INPUT DATA –
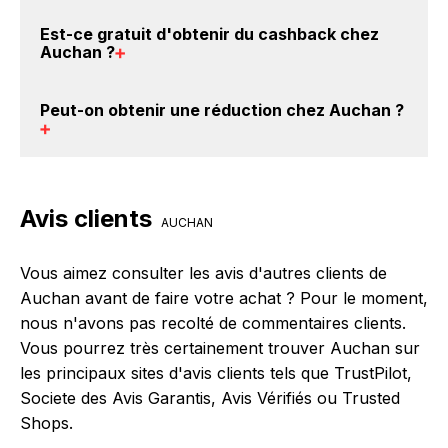
votre achat, et vous verrez apparaître le cashback
Vous êtes au bon endroit pour trouver un code
Est-ce gratuit d'obtenir du
cashback chez
dans votre cagnotte au plus tard 48h après votre
promo chez Auchan. Si des
codes promo Auchan
Auchan
?
achat sur le site Auchan.
sont disponibles sur notre site BackBackBack, vous
les trouverez sur cette page, dans le paragraphe
Avec BackBackBack, vous pouvez créer votre
Peut-on obtenir une
réduction chez Auchan
?
codes promo Auchan.
compte gratuitement pour cumuler vos réductions
cashback sur vos achats chez Auchan. Oui, c'est
donc gratuit d'obtenir du cashback chez Auchan.
Oui, il est possible d'obtenir
jusqu'à 2.5% de remise
crédités sur votre cagnotte BackBackBack lorsque
Avis clients
vous réalisez un achat sur le site web de Auchan. Ce
AUCHAN
montant ne tient pas compte de vos éventuels bonus.
Vous aimez consulter les avis d'autres clients de
Auchan avant de faire votre achat ? Pour le moment,
nous n'avons pas recolté de commentaires clients.
Vous pourrez très certainement trouver Auchan sur
les principaux sites d'avis clients tels que TrustPilot,
Societe des Avis Garantis, Avis Vérifiés ou Trusted
Shops.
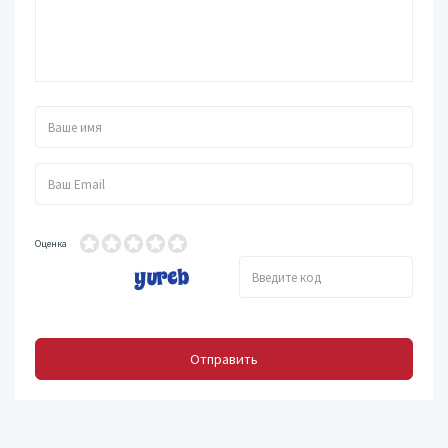
Оценка
Отправить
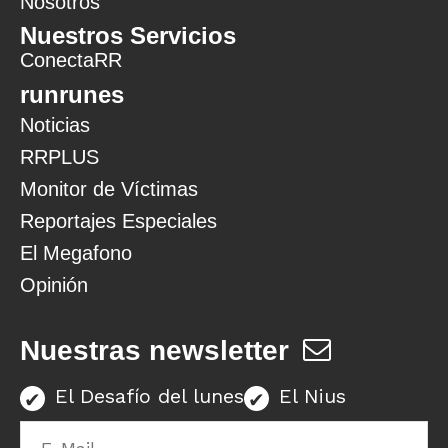
Nosotros
Nuestros Servicios
ConectaRR
runrunes
Noticias
RRPLUS
Monitor de Víctimas
Reportajes Especiales
El Megafono
Opinión
Nuestras newsletter
El Desafío del lunes
El Nius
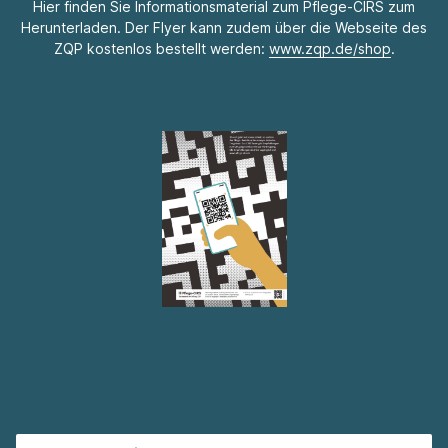
Hier finden Sie Informationsmaterial zum Pflege-CIRS zum
Herunterladen. Der Flyer kann zudem über die Webseite des
ZQP kostenlos bestellt werden:
www.zqp.de/shop
.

WHAT YOU WILL DO – Omitting all pictures, copy the preceding entries without any alteration.

EXERCISE RESULT –
votre achat, et vous verrez apparaître le cashback
Vous êtes au bon endroit pour trouver un code
Est-ce gratuit d'obtenir du
cashback chez
dans votre cagnotte au plus tard 48h après votre
promo chez Auchan. Si des
codes promo Auchan
Auchan
?
achat sur le site Auchan.
sont disponibles sur notre site BackBackBack, vous
les trouverez sur cette page, dans le paragraphe
Avec BackBackBack, vous pouvez créer votre
Peut-on obtenir une
réduction chez Auchan
?
codes promo Auchan.
compte gratuitement pour cumuler vos réductions
cashback sur vos achats chez Auchan. Oui, c'est
donc gratuit d'obtenir du cashback chez Auchan.
Oui, il est possible d'obtenir
jusqu'à 2.5% de remise
crédités sur votre cagnotte BackBackBack lorsque
Avis clients
vous réalisez un achat sur le site web de Auchan. Ce
AUCHAN
montant ne tient pas compte de vos éventuels bonus.
Vous aimez consulter les avis d'autres clients de
Auchan avant de faire votre achat ? Pour le moment,
nous n'avons pas recolté de commentaires clients.
Vous pourrez très certainement trouver Auchan sur
les principaux sites d'avis clients tels que TrustPilot,
Societe des Avis Garantis, Avis Vérifiés ou Trusted
Shops.
Оценка
Отправить
Nosotros
Nuestros Servicios
ConectaRR
runrunes
Noticias
RRPLUS
Monitor de Víctimas
Reportajes Especiales
El Megafono
Opinión
Nuestras newsletter
El Desafío del lunes
El Nius
Hier finden Sie Informationsmaterial zum Pflege-CIRS zum
Herunterladen. Der Flyer kann zudem über die Webseite des
ZQP kostenlos bestellt werden:
www.zqp.de/shop
.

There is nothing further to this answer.